CIPRB teaches an equal number of boys and girls to swim—an achievement facilitated by the surprising fact, in this Muslim country, that 60 percent of the program’s swim instructors are female (the organization has trained a total of 2,700 local swimming instructors according to international guidelines). In the water, these women wear shalwar kameez (loose-fitting tunics and trousers). “Our initial thought was that people would be resistant, but there was no objection from the community,” said Fazlur.
In a congested Dhaka neighborhood called Niketon, a group of children told me about their experience learning to swim with CIPRB last year. We sat near their school, which had a dirt courtyard with stubby patches of grass where boys played cricket. Another portable pool sat to one side, looking out of place in the modest surroundings. It was a hot, humid day and the pool’s blue water looked tantalizing behind a fence topped with barbed wire. Halima Sadia Tina, a 12-year-old girl with a moon-shaped face, told me floating was the most difficult skill for her to learn.
Their swimming instructor was Mustafazar Rahman, a third-year college student studying computer science in the Bangladeshi capital who teaches swimming part-time.
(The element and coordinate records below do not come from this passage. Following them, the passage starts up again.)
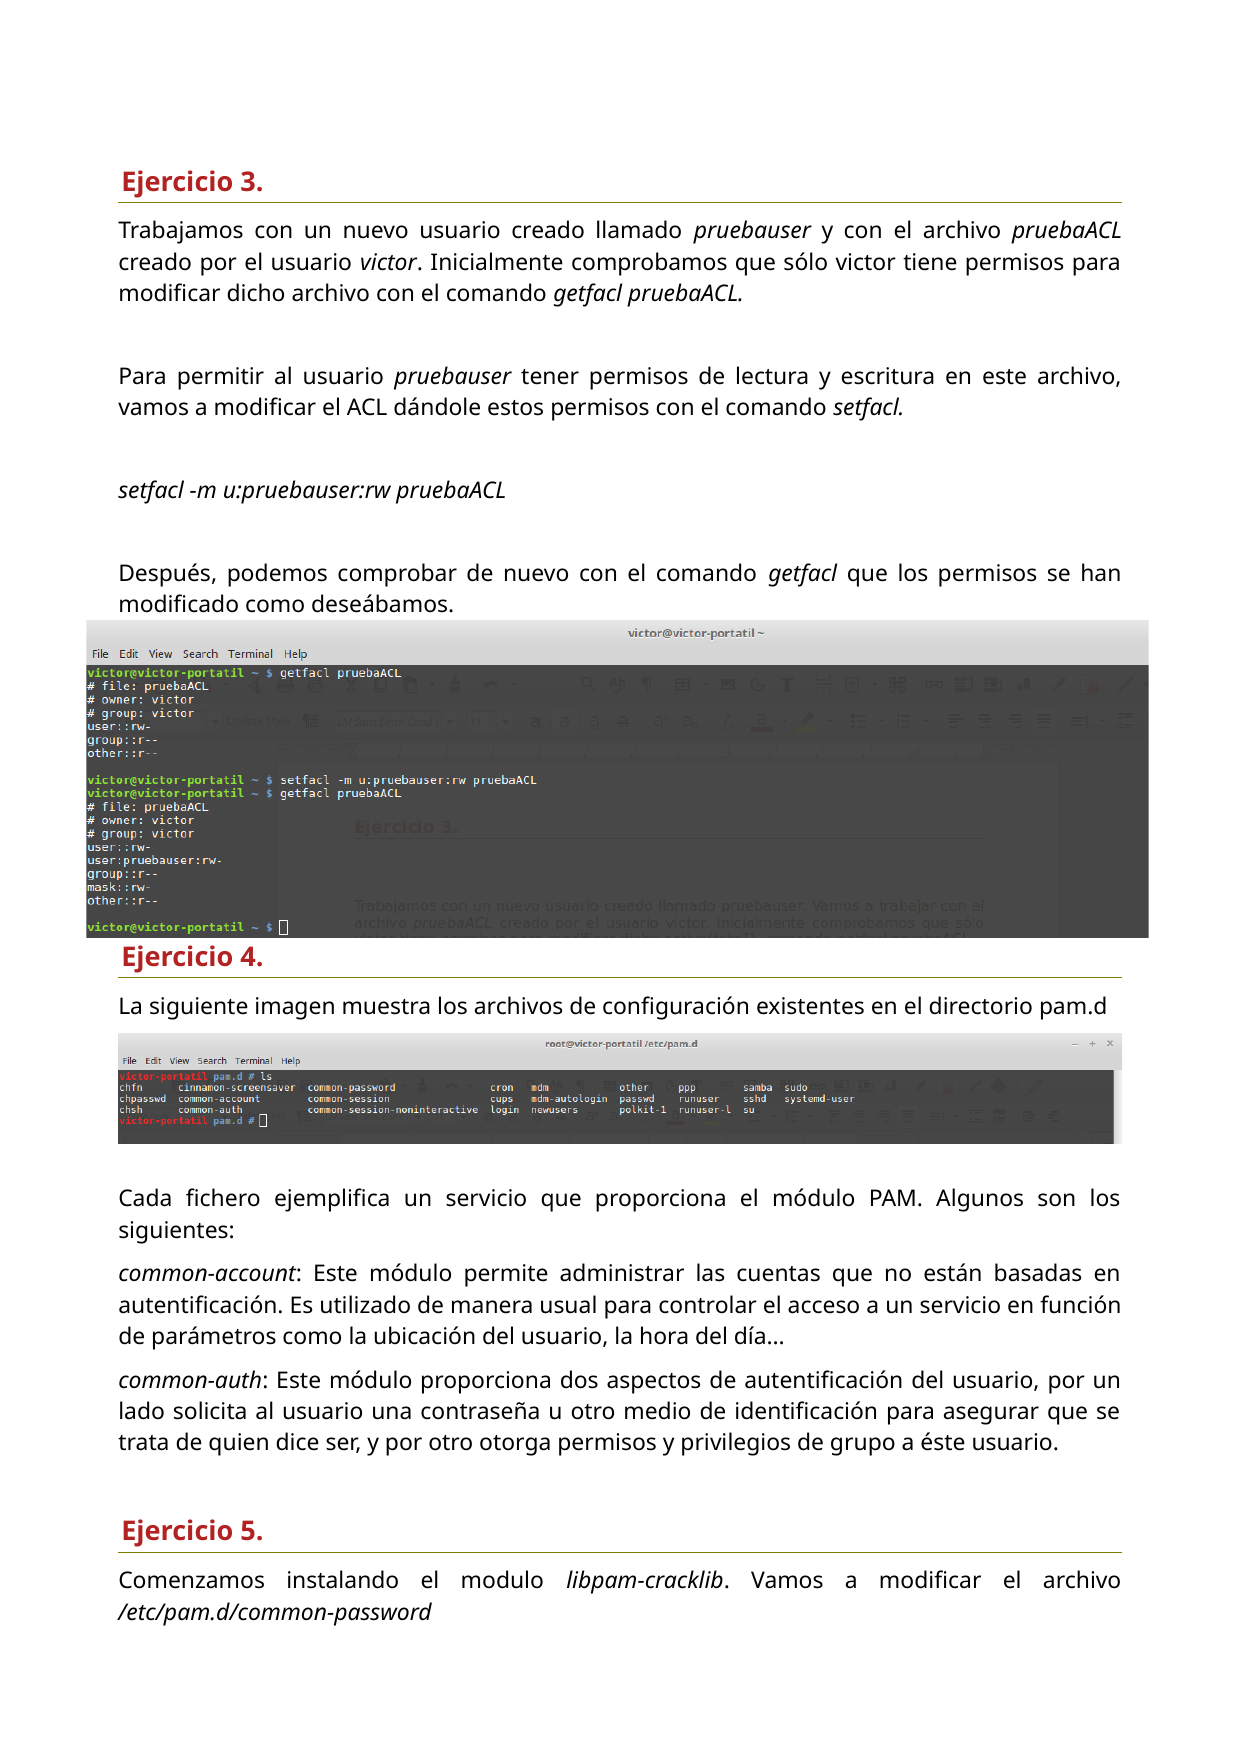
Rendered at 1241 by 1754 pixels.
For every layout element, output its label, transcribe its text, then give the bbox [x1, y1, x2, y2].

picture [86, 620, 1149, 938]
text La siguiente imagen muestra los archivos de configuración existentes en el directorio pam.d [118, 990, 1122, 1021]
text common-auth: Este módulo proporciona dos aspectos de autentificación del usuario, por un lado solicita al usuario una contraseña u otro medio de identificación para asegurar que se trata de quien dice ser, y por otro otorga permisos y privilegios de grupo a éste usuario. [118, 1363, 1122, 1457]
text Cada fichero ejemplifica un servicio que proporciona el módulo PAM. Algunos son los siguientes: [118, 1182, 1122, 1245]
text Ejercicio 3. [118, 159, 1122, 202]
text Ejercicio 5. [118, 1509, 1122, 1552]
text setfacl -m u:pruebauser:rw pruebaACL [118, 474, 1122, 505]
text Después, podemos comprobar de nuevo con el comando getfacl que los permisos se han modificado como deseábamos. [118, 557, 1122, 619]
text Comenzamos instalando el modulo libpam-cracklib. Vamos a modificar el archivo /etc/pam.d/common-password [118, 1564, 1122, 1627]
text Trabajamos con un nuevo usuario creado llamado pruebauser y con el archivo pruebaACL creado por el usuario victor. Inicialmente comprobamos que sólo victor tiene permisos para modificar dicho archivo con el comando getfacl pruebaACL. [118, 214, 1122, 308]
text common-account: Este módulo permite administrar las cuentas que no están basadas en autentificación. Es utilizado de manera usual para controlar el acceso a un servicio en función de parámetros como la ubicación del usuario, la hora del día… [118, 1257, 1122, 1351]
text Para permitir al usuario pruebauser tener permisos de lectura y escritura en este archivo, vamos a modificar el ACL dándole estos permisos con el comando setfacl. [118, 360, 1122, 422]
text Ejercicio 4. [118, 938, 1122, 977]
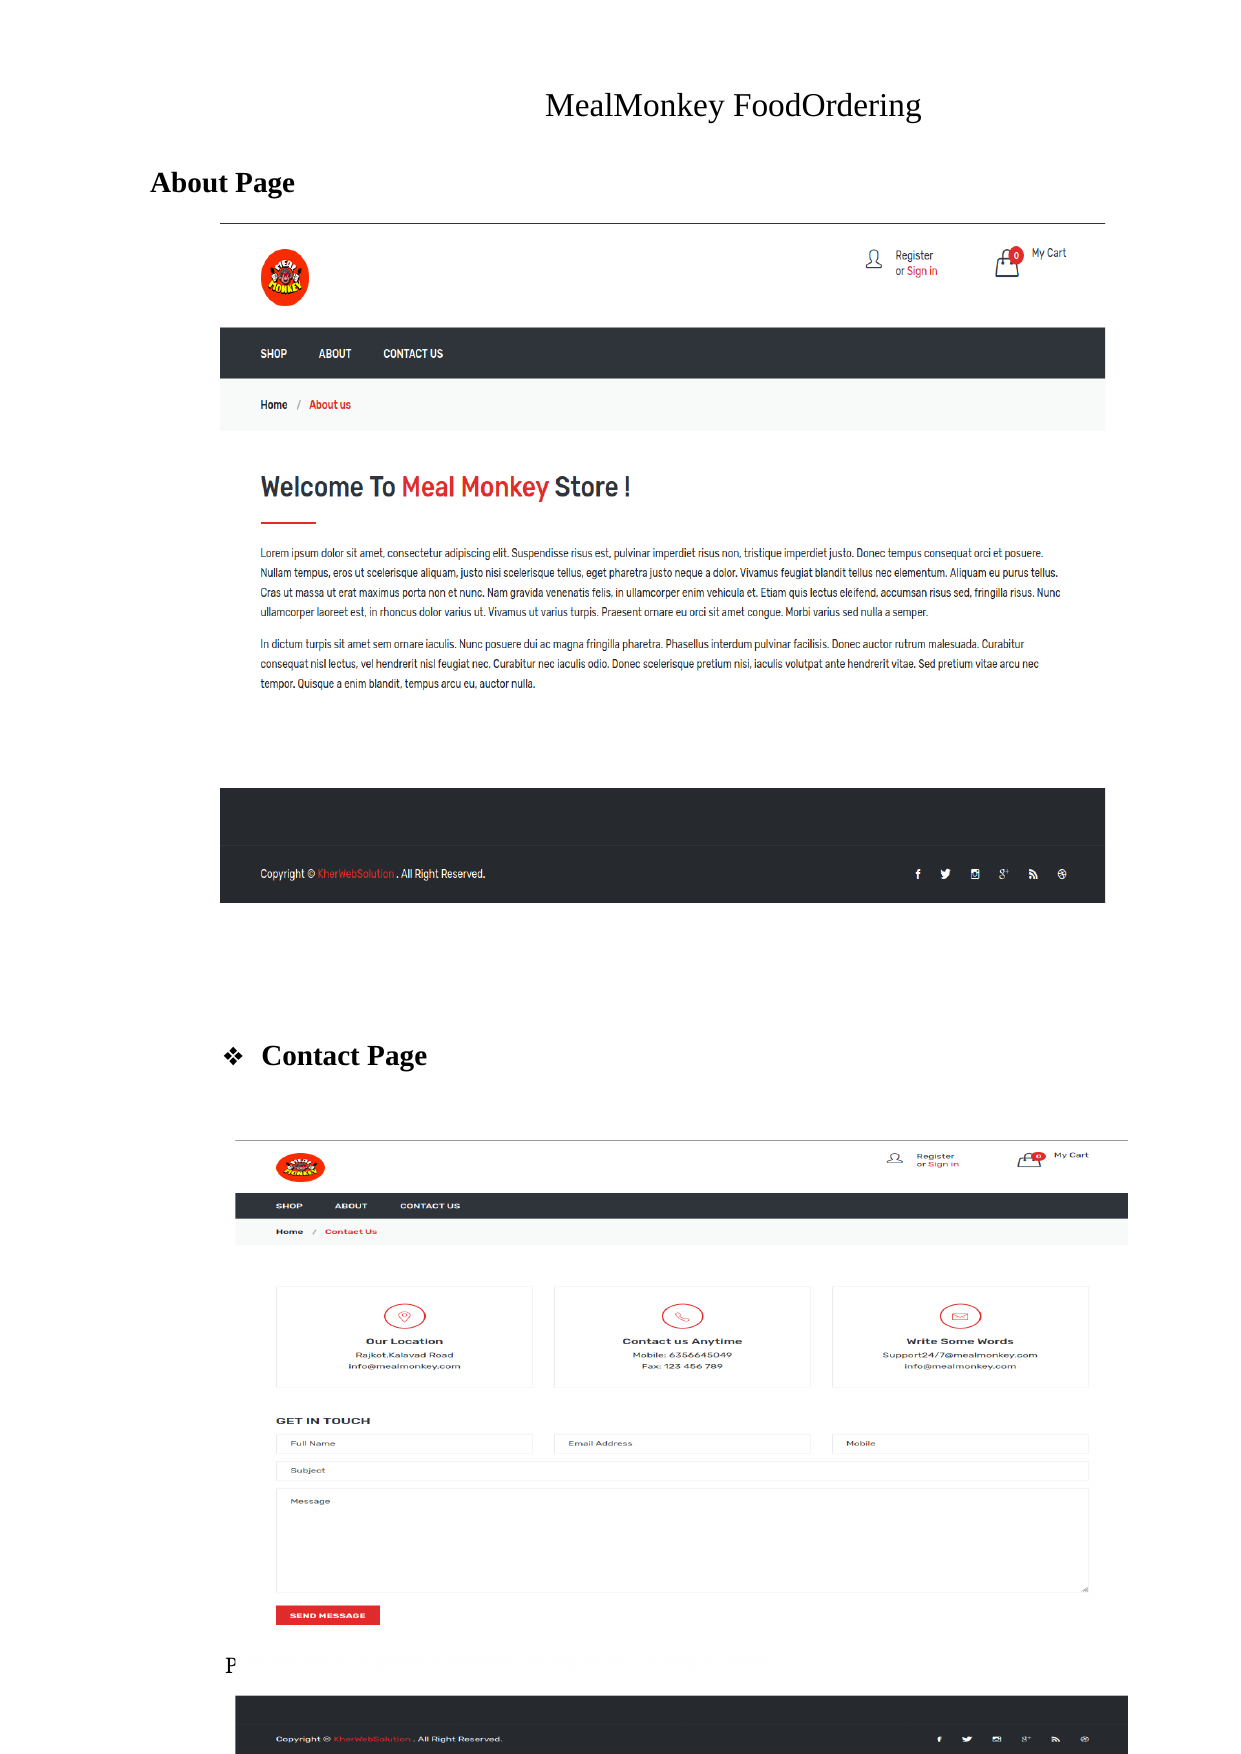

He is from the village of Shirpur, about 100 miles from Dhaka, where his father taught him to swim when he was seven. Rahman remembers that there was another seven-year-old boy in his village who drowned. In the rush to save him, he had been pulled from the water and spun over an adult’s head to induce vomiting. CPR isn’t well-known in rural areas and rescuers often resort to superstitious practices instead, vainly pounding a victim’s stomach or putting rotten food in his or her mouth to induce vomiting. Rahman estimates that he has now taught 1,400 children to swim, including some from his village.
Back at the schoolyard in Niketon, one young student fondly remembered his swim lessons—and how they empowered him. “First time I was scared but after some time I became normal with the water,” 13-year-old Rezul Islam told me. “Now I can save myself from drowning and also I can save other children’s life.”